• _Prompt_
Reproduce every record exactly as given.

----------------

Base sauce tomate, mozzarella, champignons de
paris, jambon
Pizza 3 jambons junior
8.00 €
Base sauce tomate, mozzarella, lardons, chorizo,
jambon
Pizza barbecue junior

----------------

• _Response_
Base sauce tomate, mozzarella, champignons de
paris, jambon
Pizza 3 jambons junior
8.00 €
Base sauce tomate, mozzarella, lardons, chorizo,
jambon
Pizza barbecue junior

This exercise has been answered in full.